High transaction cost incentivizes for big batches. And lack of availability, causing long waiting times, drives the transaction cost up. I.e. the more something is rare to find, the more valuable it’s perceived as.
So, in order to enable smaller batches, look for places in the system where the transaction cost, either real or perceived, is high and try to intervene at those points by finding a way to reduce that transaction cost.
Continuous Delivery reduced transaction cost of deployments using automation.
XP reduced transaction cost of:
- code review using Pair/Mob programming
- code change using Refactoring
- code verification using TDD
- code integration using Continuous Integration.
All of these mechanisms are implementations of “keep inventory low” principle from Lean.
Often, after some point, it’s not possible to further reduce the transaction cost if there’s no current capability in the system to enable that.

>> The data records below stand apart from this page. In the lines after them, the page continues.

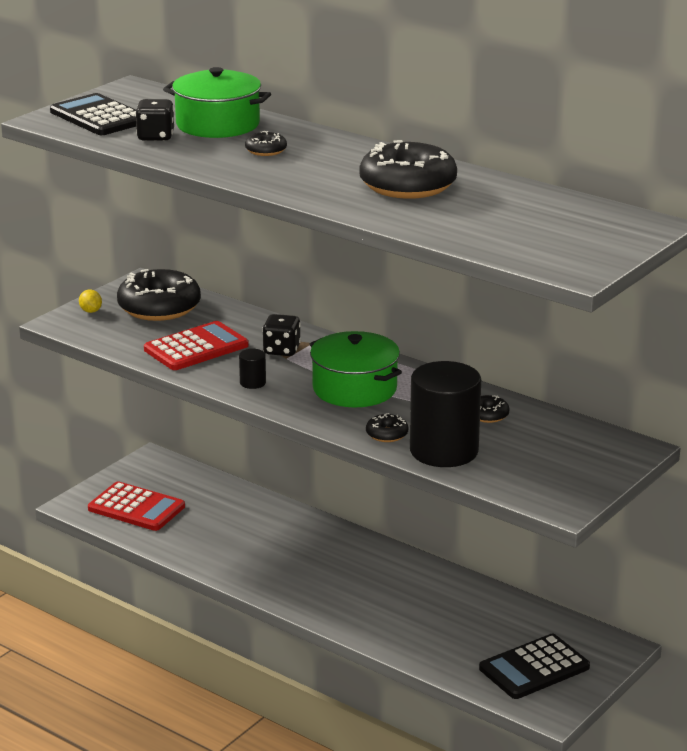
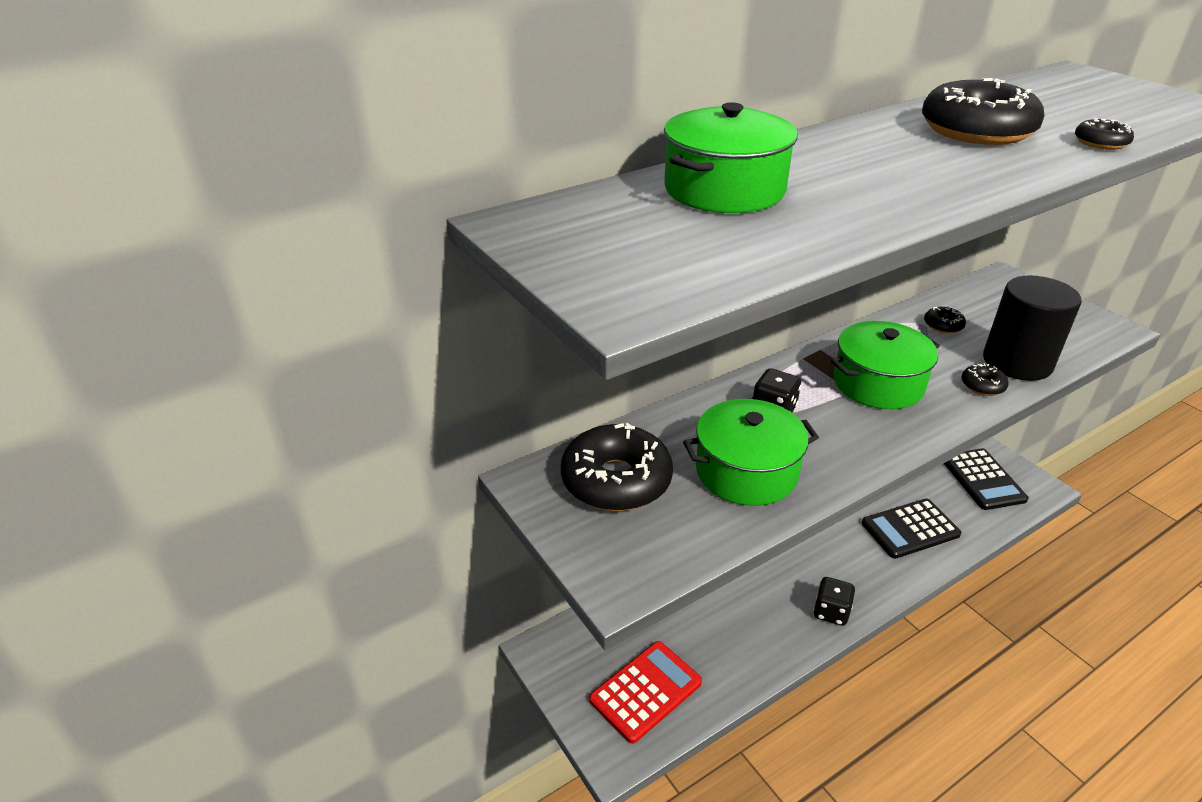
camera: 70 degrees left, 10 degrees up
black calculator [50,93,136,135] -> black calculator moved to [862,499,962,559]
yellow lemon [79,289,102,313] -> none
black dice [135,99,174,141] -> black dice moved to [813,577,855,626]
red calculator [144,321,249,370] -> green pot [683,399,819,506]
black cylinder [239,349,266,389] -> none
black donut [245,131,287,156] -> black donut moved to [1075,118,1134,150]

Think, manual deployments. Simply doing (trying to) manually deploy often won’t help with “bringing the pain forward”. A mechanism that enables that, reducing transaction cost by automation in this case, has to be put in place.
Another example are PRs. After some point, further reduction of PR size when using PR workflow is not possible or too difficult, because the transaction cost of creating a branch, opening PR, waiting for review, etc. for a one-liner PR is going to be interpreted as too expensive and it incentivizes the actors in the system to revert back to bigger PRs.
After the step of reducing the average PR size, I have to remove e.g. Github’s PR capability altogether in order to enable further reduction of the transaction cost that will enable even smaller batches (in sync, immediate code review, i.e. Pairing/Mobbing).